Gaziantep'e dair en sevdiğim şeyle yazıya başlıyorum: Katmer.
Katmerci Zekeriya Usta'da hamur, fıstık ve kaymaktan oluşan katmer yanında süt Gaziantep'te güne güzel bir başlamak için yeterli. 
UNESCO tarafından 33 ülkeden 47 şehrin içinde yer aldığı “Dünya Yaratıcı Şehirler Ağı”na gastronomi kategorisinde dahil edilen Gaziantep'te kahvaltıda beyran çorbası içilmesi tavsiye edilse de benim kahvaltıda o kadar etli ve yağlı bir şeyi yemem mümkün değildi. Alternatif olarak Orkide Pastanesi'nde kahvaltı edilebilir.

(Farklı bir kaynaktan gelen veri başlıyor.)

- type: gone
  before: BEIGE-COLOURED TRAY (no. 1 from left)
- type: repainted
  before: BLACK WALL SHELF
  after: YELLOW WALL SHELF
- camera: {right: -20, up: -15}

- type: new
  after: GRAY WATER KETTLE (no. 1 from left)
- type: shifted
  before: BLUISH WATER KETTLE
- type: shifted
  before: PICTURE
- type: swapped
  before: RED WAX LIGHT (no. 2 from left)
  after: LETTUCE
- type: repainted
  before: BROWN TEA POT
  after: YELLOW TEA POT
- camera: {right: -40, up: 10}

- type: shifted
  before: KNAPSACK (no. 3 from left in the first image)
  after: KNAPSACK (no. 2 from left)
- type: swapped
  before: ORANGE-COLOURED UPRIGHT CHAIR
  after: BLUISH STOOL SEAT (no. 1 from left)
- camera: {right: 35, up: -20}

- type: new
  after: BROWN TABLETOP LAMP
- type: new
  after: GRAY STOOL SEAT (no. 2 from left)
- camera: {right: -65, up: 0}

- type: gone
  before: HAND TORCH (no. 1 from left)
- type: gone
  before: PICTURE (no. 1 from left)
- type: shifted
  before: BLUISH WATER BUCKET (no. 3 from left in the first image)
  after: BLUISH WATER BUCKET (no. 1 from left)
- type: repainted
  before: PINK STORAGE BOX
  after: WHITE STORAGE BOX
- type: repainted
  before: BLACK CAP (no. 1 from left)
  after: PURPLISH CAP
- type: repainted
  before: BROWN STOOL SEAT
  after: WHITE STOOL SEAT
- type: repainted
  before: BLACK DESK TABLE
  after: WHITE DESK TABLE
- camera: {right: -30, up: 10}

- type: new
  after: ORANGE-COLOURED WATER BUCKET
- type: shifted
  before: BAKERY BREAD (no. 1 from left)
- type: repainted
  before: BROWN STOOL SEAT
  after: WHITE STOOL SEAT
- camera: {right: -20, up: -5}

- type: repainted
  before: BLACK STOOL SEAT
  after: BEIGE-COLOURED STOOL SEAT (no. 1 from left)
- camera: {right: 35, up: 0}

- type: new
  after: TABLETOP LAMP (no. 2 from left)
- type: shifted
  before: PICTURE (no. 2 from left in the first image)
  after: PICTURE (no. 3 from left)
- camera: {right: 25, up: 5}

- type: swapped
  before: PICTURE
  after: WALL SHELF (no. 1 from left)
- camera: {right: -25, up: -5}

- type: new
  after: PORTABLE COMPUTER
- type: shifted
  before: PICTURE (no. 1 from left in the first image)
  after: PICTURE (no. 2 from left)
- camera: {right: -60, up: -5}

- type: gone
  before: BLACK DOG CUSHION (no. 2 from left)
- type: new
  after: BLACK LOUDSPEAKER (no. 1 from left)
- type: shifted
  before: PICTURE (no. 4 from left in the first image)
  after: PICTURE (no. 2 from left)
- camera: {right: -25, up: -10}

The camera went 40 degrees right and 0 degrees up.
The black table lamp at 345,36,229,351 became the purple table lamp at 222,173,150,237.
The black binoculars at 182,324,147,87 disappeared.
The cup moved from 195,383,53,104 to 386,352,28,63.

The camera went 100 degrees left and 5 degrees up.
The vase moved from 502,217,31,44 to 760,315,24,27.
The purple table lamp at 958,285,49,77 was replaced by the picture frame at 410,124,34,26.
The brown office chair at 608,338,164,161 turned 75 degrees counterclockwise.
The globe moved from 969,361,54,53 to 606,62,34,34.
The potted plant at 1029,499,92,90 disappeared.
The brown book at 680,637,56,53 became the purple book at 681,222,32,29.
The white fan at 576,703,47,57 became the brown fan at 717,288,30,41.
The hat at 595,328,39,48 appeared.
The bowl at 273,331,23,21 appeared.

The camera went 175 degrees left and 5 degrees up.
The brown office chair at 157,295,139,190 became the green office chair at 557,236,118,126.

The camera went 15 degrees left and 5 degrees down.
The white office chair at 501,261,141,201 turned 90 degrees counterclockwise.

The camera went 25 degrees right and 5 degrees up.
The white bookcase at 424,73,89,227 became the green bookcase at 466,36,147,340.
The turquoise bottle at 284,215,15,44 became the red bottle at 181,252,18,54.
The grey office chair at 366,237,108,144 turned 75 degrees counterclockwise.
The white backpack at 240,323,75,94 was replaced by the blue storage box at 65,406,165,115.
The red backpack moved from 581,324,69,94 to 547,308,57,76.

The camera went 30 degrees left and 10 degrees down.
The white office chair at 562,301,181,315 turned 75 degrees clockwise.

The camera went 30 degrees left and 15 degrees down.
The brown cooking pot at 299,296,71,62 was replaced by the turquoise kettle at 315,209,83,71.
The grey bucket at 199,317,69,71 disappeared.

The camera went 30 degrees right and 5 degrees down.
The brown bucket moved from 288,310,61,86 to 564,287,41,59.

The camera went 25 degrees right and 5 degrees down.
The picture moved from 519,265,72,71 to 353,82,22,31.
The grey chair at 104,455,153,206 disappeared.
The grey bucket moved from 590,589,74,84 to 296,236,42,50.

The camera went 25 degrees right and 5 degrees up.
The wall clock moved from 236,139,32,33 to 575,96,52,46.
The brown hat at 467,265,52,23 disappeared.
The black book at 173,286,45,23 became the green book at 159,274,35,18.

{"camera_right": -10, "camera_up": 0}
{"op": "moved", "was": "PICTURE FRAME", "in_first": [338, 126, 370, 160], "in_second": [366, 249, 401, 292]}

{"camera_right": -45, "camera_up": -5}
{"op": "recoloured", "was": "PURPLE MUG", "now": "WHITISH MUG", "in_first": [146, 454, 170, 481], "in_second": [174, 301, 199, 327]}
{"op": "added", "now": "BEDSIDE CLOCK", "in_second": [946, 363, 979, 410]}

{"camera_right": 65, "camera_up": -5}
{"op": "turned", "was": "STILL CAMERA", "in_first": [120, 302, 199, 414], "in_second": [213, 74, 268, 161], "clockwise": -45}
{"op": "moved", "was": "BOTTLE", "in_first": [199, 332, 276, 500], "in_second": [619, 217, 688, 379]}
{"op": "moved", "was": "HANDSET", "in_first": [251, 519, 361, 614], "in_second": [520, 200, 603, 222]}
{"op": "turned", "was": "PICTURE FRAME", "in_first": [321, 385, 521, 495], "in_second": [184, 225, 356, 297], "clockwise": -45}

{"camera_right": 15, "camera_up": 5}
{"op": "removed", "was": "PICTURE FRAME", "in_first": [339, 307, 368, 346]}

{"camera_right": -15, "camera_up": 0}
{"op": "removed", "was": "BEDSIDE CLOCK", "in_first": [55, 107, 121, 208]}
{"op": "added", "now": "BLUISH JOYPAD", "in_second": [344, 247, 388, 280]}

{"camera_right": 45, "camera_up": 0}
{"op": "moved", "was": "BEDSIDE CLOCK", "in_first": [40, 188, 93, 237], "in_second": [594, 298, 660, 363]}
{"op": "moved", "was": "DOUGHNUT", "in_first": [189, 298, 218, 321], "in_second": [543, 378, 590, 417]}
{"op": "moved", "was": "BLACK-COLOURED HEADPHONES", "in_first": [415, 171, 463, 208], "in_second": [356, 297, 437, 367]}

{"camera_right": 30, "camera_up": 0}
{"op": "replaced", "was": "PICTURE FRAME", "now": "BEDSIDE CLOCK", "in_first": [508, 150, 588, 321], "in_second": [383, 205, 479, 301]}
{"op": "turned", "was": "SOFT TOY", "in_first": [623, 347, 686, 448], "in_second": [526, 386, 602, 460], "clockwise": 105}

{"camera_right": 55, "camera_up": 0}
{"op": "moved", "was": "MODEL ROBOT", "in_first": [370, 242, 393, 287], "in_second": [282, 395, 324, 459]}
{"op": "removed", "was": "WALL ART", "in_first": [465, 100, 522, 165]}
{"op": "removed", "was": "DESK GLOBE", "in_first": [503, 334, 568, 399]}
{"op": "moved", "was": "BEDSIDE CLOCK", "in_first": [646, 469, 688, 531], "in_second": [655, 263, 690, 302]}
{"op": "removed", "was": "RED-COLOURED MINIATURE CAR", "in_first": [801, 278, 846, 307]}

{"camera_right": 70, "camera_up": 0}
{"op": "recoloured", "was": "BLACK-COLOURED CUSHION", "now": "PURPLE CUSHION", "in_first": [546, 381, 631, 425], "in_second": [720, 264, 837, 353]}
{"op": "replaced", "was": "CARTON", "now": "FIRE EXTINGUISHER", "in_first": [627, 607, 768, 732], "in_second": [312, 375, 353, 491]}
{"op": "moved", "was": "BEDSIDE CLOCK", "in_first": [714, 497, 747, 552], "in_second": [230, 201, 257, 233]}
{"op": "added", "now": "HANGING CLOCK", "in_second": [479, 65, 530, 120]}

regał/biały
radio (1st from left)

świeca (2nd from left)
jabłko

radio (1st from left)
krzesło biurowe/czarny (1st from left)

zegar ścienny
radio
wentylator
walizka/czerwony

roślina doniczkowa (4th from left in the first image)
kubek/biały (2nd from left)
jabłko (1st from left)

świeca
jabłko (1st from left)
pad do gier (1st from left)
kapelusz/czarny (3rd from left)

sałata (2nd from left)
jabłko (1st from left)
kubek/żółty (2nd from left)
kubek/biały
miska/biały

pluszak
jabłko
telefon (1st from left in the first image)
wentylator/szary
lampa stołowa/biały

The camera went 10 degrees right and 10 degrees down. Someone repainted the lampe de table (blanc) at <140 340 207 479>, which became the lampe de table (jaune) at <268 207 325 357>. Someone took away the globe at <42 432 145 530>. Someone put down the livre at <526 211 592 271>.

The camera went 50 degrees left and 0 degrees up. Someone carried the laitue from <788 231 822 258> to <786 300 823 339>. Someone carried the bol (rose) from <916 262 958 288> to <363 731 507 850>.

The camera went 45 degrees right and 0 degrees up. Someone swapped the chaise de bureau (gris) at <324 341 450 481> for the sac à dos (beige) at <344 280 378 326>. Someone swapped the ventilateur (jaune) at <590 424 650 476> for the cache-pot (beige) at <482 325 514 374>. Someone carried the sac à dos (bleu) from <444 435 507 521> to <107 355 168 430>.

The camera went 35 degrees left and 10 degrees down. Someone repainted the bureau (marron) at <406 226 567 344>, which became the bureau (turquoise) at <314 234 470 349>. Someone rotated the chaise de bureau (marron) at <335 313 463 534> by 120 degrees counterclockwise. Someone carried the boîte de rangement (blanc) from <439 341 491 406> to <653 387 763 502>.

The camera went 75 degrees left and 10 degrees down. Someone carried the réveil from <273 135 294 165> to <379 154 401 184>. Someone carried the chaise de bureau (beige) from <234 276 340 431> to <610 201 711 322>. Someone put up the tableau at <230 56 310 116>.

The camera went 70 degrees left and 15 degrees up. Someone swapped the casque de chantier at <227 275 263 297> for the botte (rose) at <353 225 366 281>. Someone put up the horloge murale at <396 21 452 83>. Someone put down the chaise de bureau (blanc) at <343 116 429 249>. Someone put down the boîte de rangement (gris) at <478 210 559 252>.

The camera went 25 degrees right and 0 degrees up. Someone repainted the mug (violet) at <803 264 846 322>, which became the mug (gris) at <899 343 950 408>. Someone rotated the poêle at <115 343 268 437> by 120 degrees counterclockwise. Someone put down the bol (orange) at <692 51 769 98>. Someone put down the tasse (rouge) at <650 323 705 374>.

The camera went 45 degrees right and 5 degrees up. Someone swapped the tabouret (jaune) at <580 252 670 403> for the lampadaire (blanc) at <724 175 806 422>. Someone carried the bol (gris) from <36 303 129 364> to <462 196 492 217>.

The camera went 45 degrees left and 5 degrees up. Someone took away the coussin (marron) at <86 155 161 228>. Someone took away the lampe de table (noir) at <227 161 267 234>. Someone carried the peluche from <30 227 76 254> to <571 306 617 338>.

Gaziantep'te yirminin üzerinde müze ve yirmi civarında han bulunuyor. Açılan müzeler sayesinde şehirde turizm potansiyeli epey artırılmış. 
 Tarihi Kır Kahvesi'nin önünden kalenin eteklerinin çevresine kurulmuş şehri gezmeye başlıyoruz.
Gaziantep Savunması ve Kahramanlık Panorama Müzesi
Türkiye'nin ayakta kalan en önemli kalelerinden olan Gaziantep Kalesi’nin içinde 2008 yılında Gaziantep Büyükşehir Belediyesi tarafından açıldığından bu yana Gaziantep Savunması ve Kahramanlık Panorama Müzesi hizmet veriyor.
Gaziantep Kalesi içerisinde yer alan müzede Antep halkı tarafından İstiklal Savaşı’nda düşman işgaline karşı kahramanca verilen mücadele ve direniş öyküsü anlatılmakta.10 ay 9 gün süren işgal ve Antep Savunması'nın teşkilat yapısı, cepheler, kronolojik olarak resimler, rölyefler, heykeller, sunumlar ve maketlerle anlatılarak açılan galeride ziyaretçilere sunulmuş.


Hamam Müzesi
Gaziantep Büyükşehir Belediyesi tarafından 2015 yılında restorasyonu tamamlanarak, Gaziantep hamam kültürünün yaşatıldığı bir müze.Gaziantep'i müzeler konusunda çok başarılı buldum. Tabelalar konusunda da belli bir standart vardı. Öğrencilere girişin ücretsiz olduğu müzelerde tam 2 TL.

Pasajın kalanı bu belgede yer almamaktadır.